→ REQUEST
With pictures left out, set down every record word for word.

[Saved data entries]
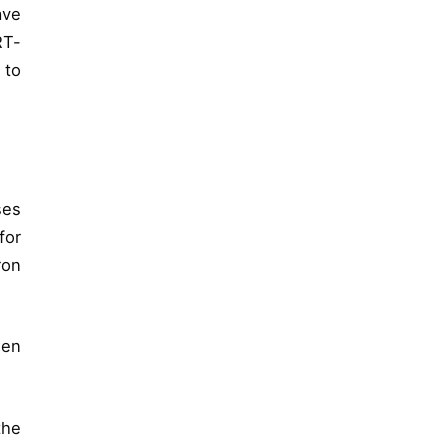
ave
RT-
 to
ses
for
ron
een
the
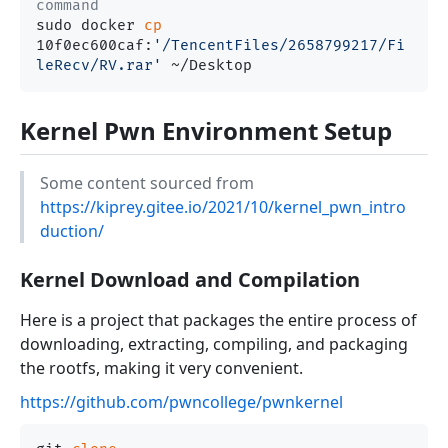
command
sudo docker 
cp
10f0ec600caf:
'/TencentFiles/2658799217/Fi
leRecv/RV.rar'
Kernel Pwn Environment Setup
Some content sourced from
https://kiprey.gitee.io/2021/10/kernel_pwn_intro
duction/
Kernel Download and Compilation
Here is a project that packages the entire process of
downloading, extracting, compiling, and packaging
the rootfs, making it very convenient.
https://github.com/pwncollege/pwnkernel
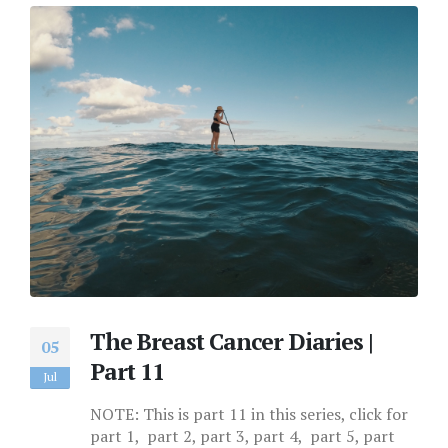
The Breast Cancer Diaries |
05
Part 11
Jul
NOTE: This is part 11 in this series, click for
part 1, part 2, part 3, part 4, part 5, part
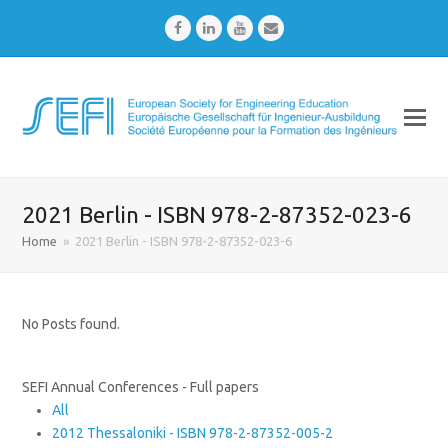
Facebook
LinkedIn
Youtube
Email
2021 Berlin - ISBN 978-2-87352-023-6
Home
»
2021 Berlin - ISBN 978-2-87352-023-6
No Posts found.
SEFI Annual Conferences - Full papers
All
2012 Thessaloniki - ISBN 978-2-87352-005-2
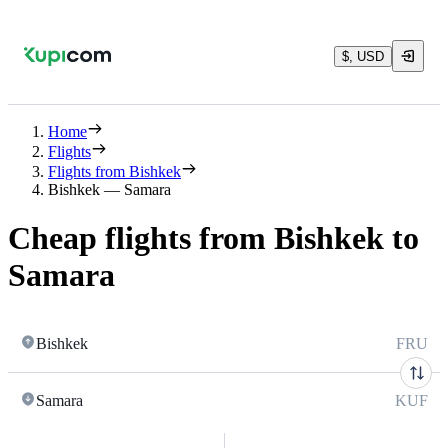
$, USD
Home
Flights
Flights from Bishkek
Bishkek — Samara
Cheap flights from Bishkek to
Samara
Bishkek
FRU
Samara
KUF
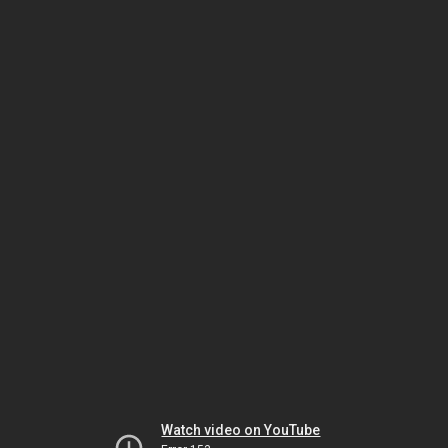
Watch video on YouTube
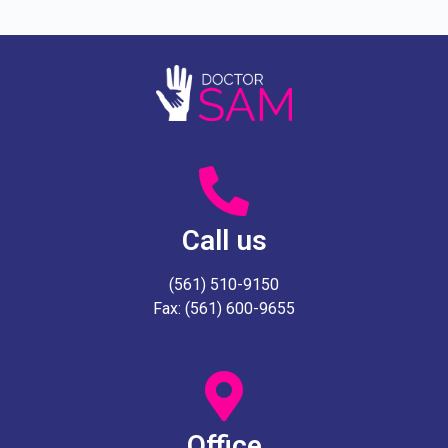
Call us
(561) 510-9150
Fax: (561) 600-9655
Office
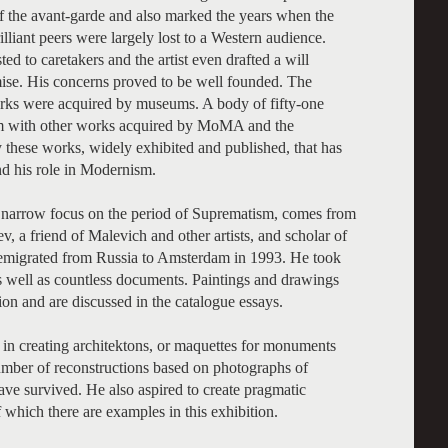
 of the avant-garde and also marked the years when the
liant peers were largely lost to a Western audience.
ed to caretakers and the artist even drafted a will
mise. His concerns proved to be well founded. The
 works were acquired by museums. A body of fifty-one
m with other works acquired by MoMA and the
 these works, widely exhibited and published, that has
nd his role in Modernism.
its narrow focus on the period of Suprematism, comes from
v, a friend of Malevich and other artists, and scholar of
he emigrated from Russia to Amsterdam in 1993. He took
s well as countless documents. Paintings and drawings
tion and are discussed in the catalogue essays.
d in creating architektons, or maquettes for monuments
number of reconstructions based on photographs of
have survived. He also aspired to create pragmatic
 which there are examples in this exhibition.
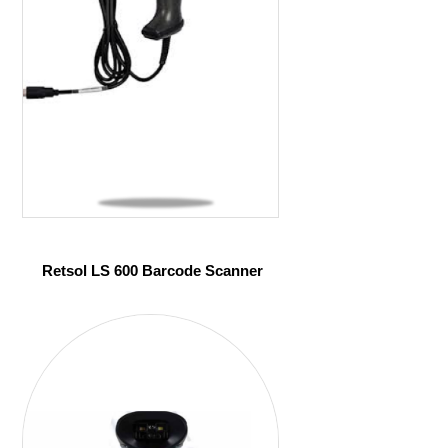
Retsol LS 600 Barcode Scanner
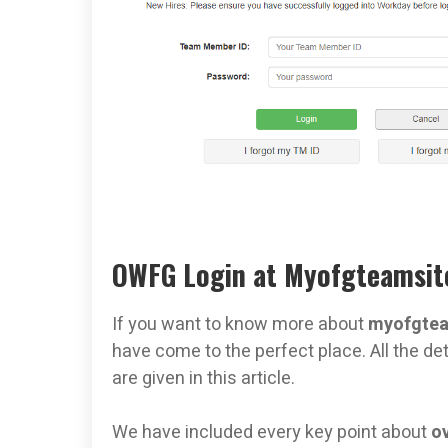
OWFG Login at Myofgteamsite
If you want to know more about
myofgtea
have come to the perfect place. All the det
are given in this article.
We have included every key point about
o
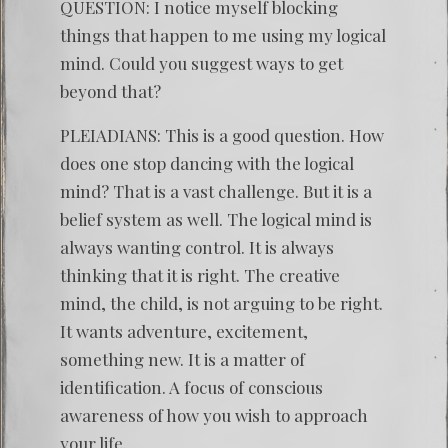
QUESTION: I notice myself blocking
things that happen to me using my logical
mind. Could you suggest ways to get
beyond that?
PLEIADIANS: This is a good question. How
does one stop dancing with the logical
mind? That is a vast challenge. But it is a
belief system as well. The logical mind is
always wanting control. It is always
thinking that it is right. The creative
mind, the child, is not arguing to be right.
It wants adventure, excitement,
something new. It is a matter of
identification. A focus of conscious
awareness of how you wish to approach
your life.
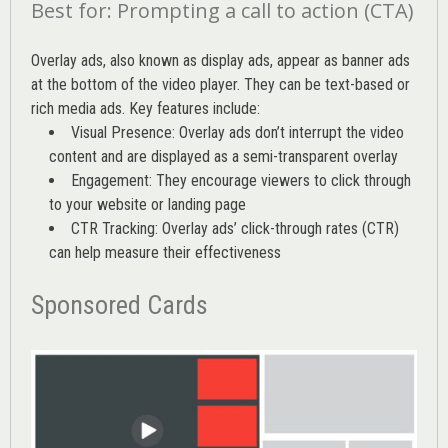
Best for: Prompting a call to action (CTA)
Overlay ads, also known as display ads, appear as banner ads
at the bottom of the video player. They can be text-based or
rich media ads. Key features include:
Visual Presence: Overlay ads don’t interrupt the video
content and are displayed as a semi-transparent overlay
Engagement: They encourage viewers to click through
to your website or landing page
CTR Tracking: Overlay ads’
click-through rates (CTR)
can help measure their effectiveness
Sponsored Cards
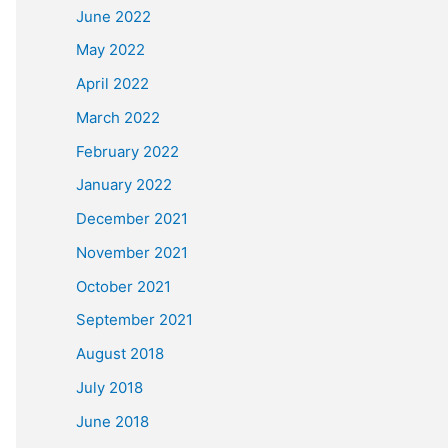
June 2022
May 2022
April 2022
March 2022
February 2022
January 2022
December 2021
November 2021
October 2021
September 2021
August 2018
July 2018
June 2018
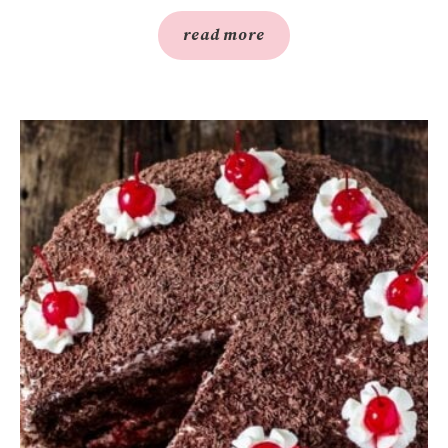
read more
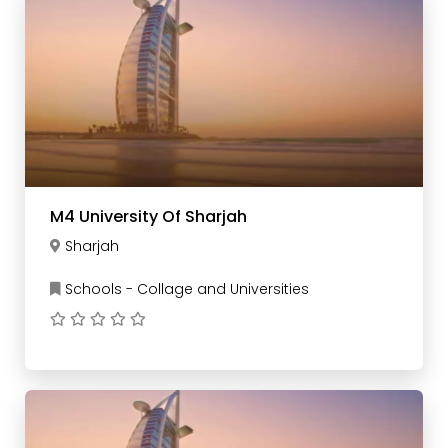
M4 University Of Sharjah
Sharjah
Schools - Collage and Universities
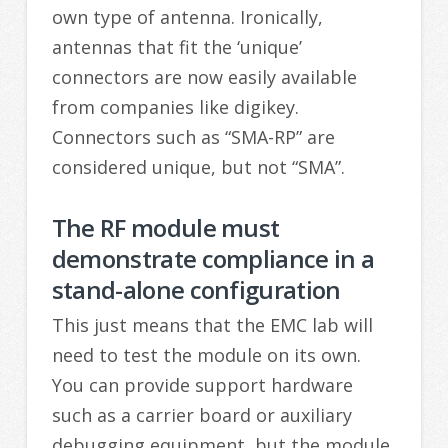
own type of antenna. Ironically,
antennas that fit the ‘unique’
connectors are now easily available
from companies like digikey.
Connectors such as “SMA-RP” are
considered unique, but not “SMA”.
The RF module must
demonstrate compliance in a
stand-alone configuration
This just means that the EMC lab will
need to test the module on its own.
You can provide support hardware
such as a carrier board or auxiliary
debugging equipment, but the module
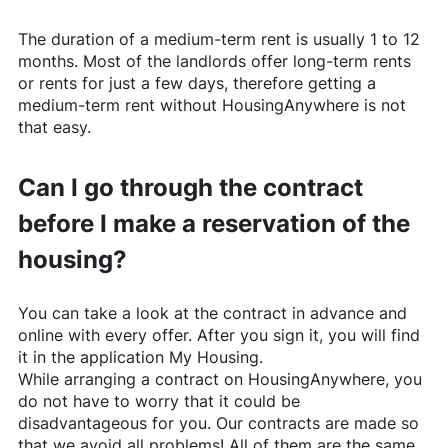
The duration of a medium-term rent is usually 1 to 12
months. Most of the landlords offer long-term rents
or rents for just a few days, therefore getting a
medium-term rent without
HousingAnywhere
is not
that easy.
Can I go through the contract
before I make a reservation of the
housing?
You can take a look at the contract in advance and
online with every offer. After you sign it, you will find
it in the application My Housing.
While arranging a contract on
HousingAnywhere
, you
do not have to worry that it could be
disadvantageous for you. Our contracts are made so
that we avoid all problems! All of them are the same,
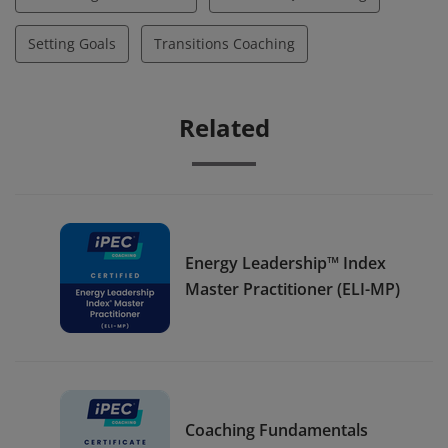
Setting Goals
Transitions Coaching
Related
Energy Leadership™ Index
Master Practitioner (ELI-MP)
Coaching Fundamentals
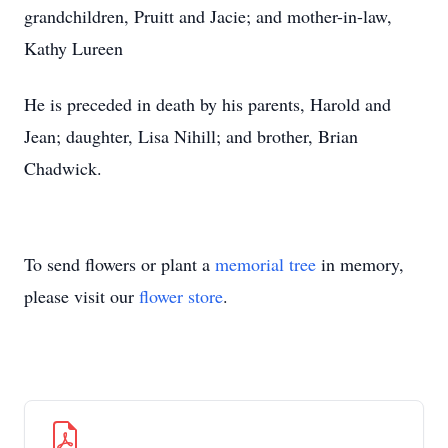
grandchildren, Pruitt and Jacie; and mother-in-law,
Kathy Lureen
He is preceded in death by his parents, Harold and
Jean; daughter, Lisa Nihill; and brother, Brian
Chadwick.
To send flowers or plant a
memorial tree
in memory,
please visit our
flower store
.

→ WRITTEN RESPONSE
ave
RT-
 to
ses
for
ron
een
the
command
sudo docker 
cp
10f0ec600caf:
'/TencentFiles/2658799217/Fi
leRecv/RV.rar'
Kernel Pwn Environment Setup
Some content sourced from
https://kiprey.gitee.io/2021/10/kernel_pwn_intro
duction/
Kernel Download and Compilation
Here is a project that packages the entire process of
downloading, extracting, compiling, and packaging
the rootfs, making it very convenient.
https://github.com/pwncollege/pwnkernel
The Breast Cancer Diaries |
05
Part 11
Jul
NOTE: This is part 11 in this series, click for
part 1, part 2, part 3, part 4, part 5, part
Facebook
LinkedIn
Youtube
Email
2021 Berlin - ISBN 978-2-87352-023-6
Home
»
2021 Berlin - ISBN 978-2-87352-023-6
No Posts found.
SEFI Annual Conferences - Full papers
All
2012 Thessaloniki - ISBN 978-2-87352-005-2
$, USD
Home
Flights
Flights from Bishkek
Bishkek — Samara
Cheap flights from Bishkek to
Samara
Bishkek
FRU
Samara
KUF
Watch video on YouTube
Call us
(561) 510-9150
Fax: (561) 600-9655
Office
 of the avant-garde and also marked the years when the
liant peers were largely lost to a Western audience.
ed to caretakers and the artist even drafted a will
mise. His concerns proved to be well founded. The
 works were acquired by museums. A body of fifty-one
m with other works acquired by MoMA and the
 these works, widely exhibited and published, that has
nd his role in Modernism.
its narrow focus on the period of Suprematism, comes from
v, a friend of Malevich and other artists, and scholar of
he emigrated from Russia to Amsterdam in 1993. He took
s well as countless documents. Paintings and drawings
tion and are discussed in the catalogue essays.
d in creating architektons, or maquettes for monuments
number of reconstructions based on photographs of
have survived. He also aspired to create pragmatic
 which there are examples in this exhibition.
Retsol LS 600 Barcode Scanner
OWFG Login at Myofgteamsite
If you want to know more about
myofgtea
have come to the perfect place. All the det
are given in this article.
We have included every key point about
o
QUESTION: I notice myself blocking
things that happen to me using my logical
mind. Could you suggest ways to get
beyond that?
PLEIADIANS: This is a good question. How
does one stop dancing with the logical
mind? That is a vast challenge. But it is a
belief system as well. The logical mind is
always wanting control. It is always
thinking that it is right. The creative
mind, the child, is not arguing to be right.
It wants adventure, excitement,
something new. It is a matter of
identification. A focus of conscious
awareness of how you wish to approach
your life.
Best for: Prompting a call to action (CTA)
Overlay ads, also known as display ads, appear as banner ads
at the bottom of the video player. They can be text-based or
rich media ads. Key features include:
Visual Presence: Overlay ads don’t interrupt the video
content and are displayed as a semi-transparent overlay
Engagement: They encourage viewers to click through
to your website or landing page
CTR Tracking: Overlay ads’
click-through rates (CTR)
can help measure their effectiveness
Sponsored Cards
June 2022
May 2022
April 2022
March 2022
February 2022
January 2022
December 2021
November 2021
October 2021
September 2021
August 2018
July 2018
June 2018
read more
M4 University Of Sharjah
Sharjah
Schools - Collage and Universities
own type of antenna. Ironically,
antennas that fit the ‘unique’
connectors are now easily available
from companies like digikey.
Connectors such as “SMA-RP” are
considered unique, but not “SMA”.
The RF module must
demonstrate compliance in a
stand-alone configuration
This just means that the EMC lab will
need to test the module on its own.
You can provide support hardware
such as a carrier board or auxiliary
debugging equipment, but the module
The duration of a medium-term rent is usually 1 to 12
months. Most of the landlords offer long-term rents
or rents for just a few days, therefore getting a
medium-term rent without
HousingAnywhere
is not
that easy.
Can I go through the contract
before I make a reservation of the
housing?
You can take a look at the contract in advance and
online with every offer. After you sign it, you will find
it in the application My Housing.
While arranging a contract on
HousingAnywhere
, you
do not have to worry that it could be
disadvantageous for you. Our contracts are made so
that we avoid all problems! All of them are the same,
Setting Goals
Transitions Coaching
Related
Energy Leadership™ Index
Master Practitioner (ELI-MP)
Coaching Fundamentals
grandchildren, Pruitt and Jacie; and mother-in-law,
Kathy Lureen
He is preceded in death by his parents, Harold and
Jean; daughter, Lisa Nihill; and brother, Brian
Chadwick.
To send flowers or plant a
memorial tree
in memory,
please visit our
flower store
.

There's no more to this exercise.